Monday, May 19, 2014

Butterfly to Chrysalis

I have spent my entire life seeking. Seeking fame. Seeking fortune. Seeking beauty. Seeking love, acceptance, acknowledgement. I was a scrawny girl, a stick of a thing, with mousy brown hair and a soft apologetic voice. I lived to please, to entertain, to make my parents proud, to keep my ass out of trouble. School was my happy place, books my refuge. I learned that good grades brought smiles. A’s were love. It was easy enough to make those happen, and so I did. Often. I learned, too, that stories were road maps, blueprints, guidelines to better ways of living. I didn’t think myself unreasonable at the time. It was simple as far as I was concerned. I wanted nothing more from life than to be pretty, to have plenty of food, and to make people smile. I wanted to matter. I wasn’t sure exactly what that meant yet, but I knew that I wanted it. Most importantly, I wanted peace. My childhood was filled with yelling and hitting and hiding, with biting nails and feeling sick to my stomach. I wanted to live in a place where everybody liked everybody and was always nice to each other. And so, at an early age, I packed my figurative bags and set out in search of this fairytale life.

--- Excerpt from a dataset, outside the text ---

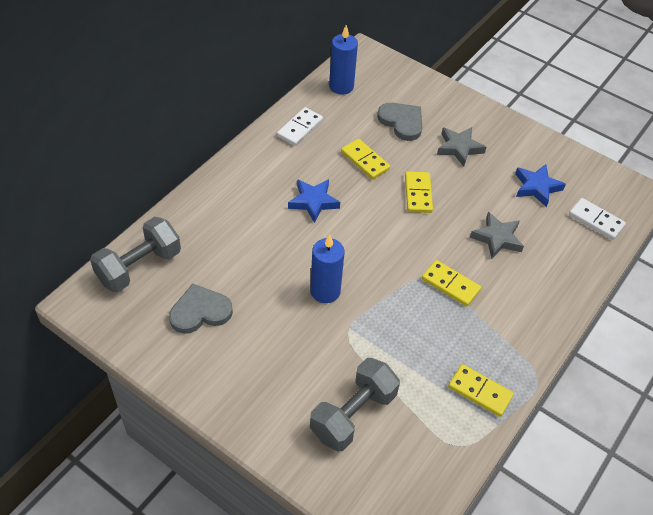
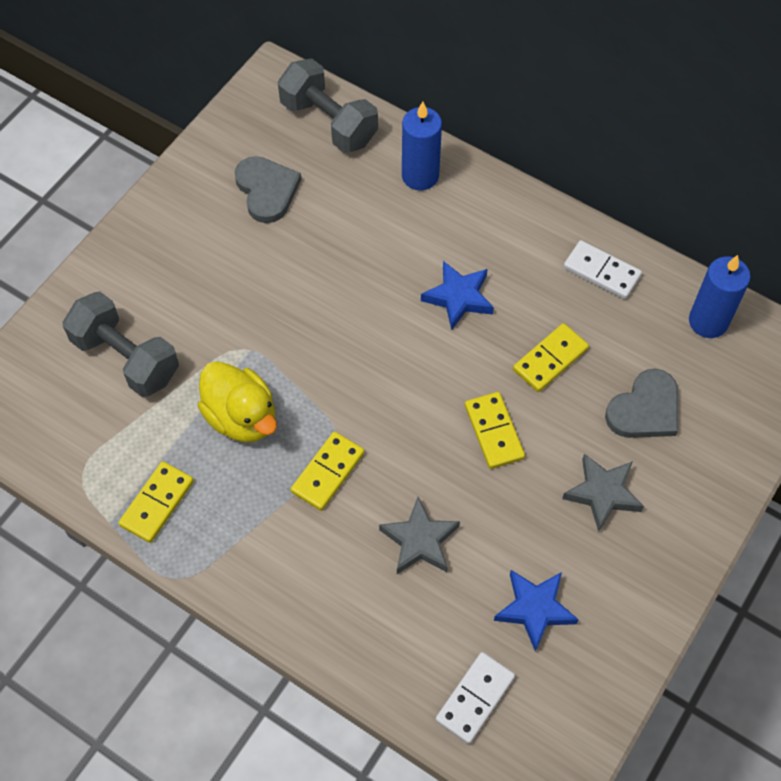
camera: 90 degrees right, 10 degrees up
(325, 291) = (306, 320): blue candle -> blue candle (420, 176)
(407, 335) = (241, 417): none -> yellow duck
(418, 194) = (494, 432): yellow domino -> yellow domino turned 75 degrees clockwise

As it happens, I am a good way finder.

I won’t say the path was easy, but it was mine for the taking. Much as one would follow a breadcrumb trail, I gathered clues along my journey that led me on my way. Good grades meant scholarships. Scholarships meant college. College meant letters after my name. Those letters meant status and respect and food on the table night after night after night. Those letters put a roof over my head and clothes on my back and bought vacations and freedom and warmth and choice. At some point along that breadcrumb trail I married into other letters. Security. Those degrees bought security, a security I had never known. The degrees bought highlights, highlights and pedicures and funky earrings crafted by local artists. They bought much. But they did not buy love.

I found my voice on that breadcrumb trail. I found that.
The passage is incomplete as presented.